Interview With D. Nurkse

D. Nurkse read at the Katonah Poetry Series on November 11th, 2012.

Andy Kuhn: Brooklyn means a lot of things to a lot of people by now, and it seems to be always changing. (I’m guessing that at least a third of the audience who will turn out for your reading will be former Brooklyn residents, like me). What are some of the compelling elements of Brooklyn for you as a place to live, and as a place for the imagination to take hold?

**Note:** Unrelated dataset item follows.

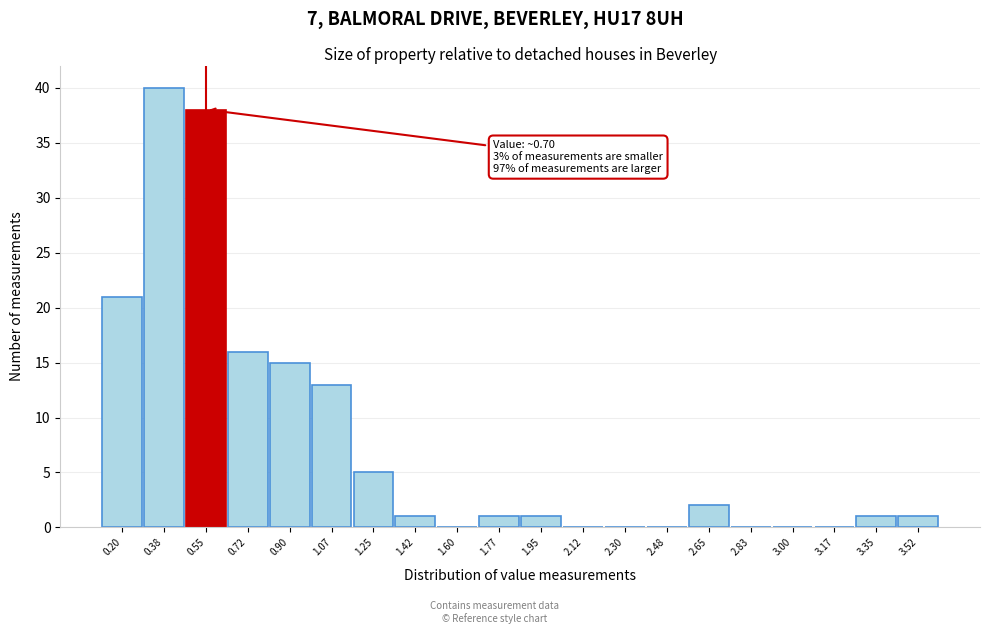

Reading right to left, list all the values displayed in this chart.

3.52=1	3.35=1	3.17=0	3.00=0	2.83=0	2.65=2	2.48=0	2.30=0	2.12=0	1.95=1	1.77=1	1.60=0	1.42=1	1.25=5	1.07=13	0.90=15	0.72=16	0.55=38	0.38=40	0.20=21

D. Nurkse: Brooklyn throughout my life has been a place of vastness and wildness. I remember immense ruined factories; neighborhoods where diners sold ake ake, saltfish, cowsfoot soup, comfort food from West Africa; neighborhoods where you would hear Malayam, Quechua, Ladino. I once accompanied a great Irish poet who read in Gaelic in Irish Brooklyn. I remember bars where ex-guerrillas spoke of fighting the Bloody Black and Tans. I love the sea and the mountains. Brooklyn really had the same sense of being beyond measure. I remember teaching poetry to Orthodox Jewish children. One young girl came up with the line “red is the color of dying in your sleep.” The parents were startled, halted the workshop, and consulted a rabbi as to whether the exploration of poetry was safe or psychically dangerous. The rabbi felt that confronting the depths was entirely healthy and the parents invited me back.

 

AK: How have your experiences working for a living affected your choice of materials and your approach to the craft of writing?

DN: I’m grateful that earning my living in different ways–blue collar work for many years–gave me a bye from the dependencies and politics of academia. I’m equally grateful that academia was there to shelter me later in life. I was given insight into different classes and sets of expectations. Carpentry and construction left me fascinated with processes, with the textures of unfinished work before the final coat which is designed to domesticate labor and make it invisible.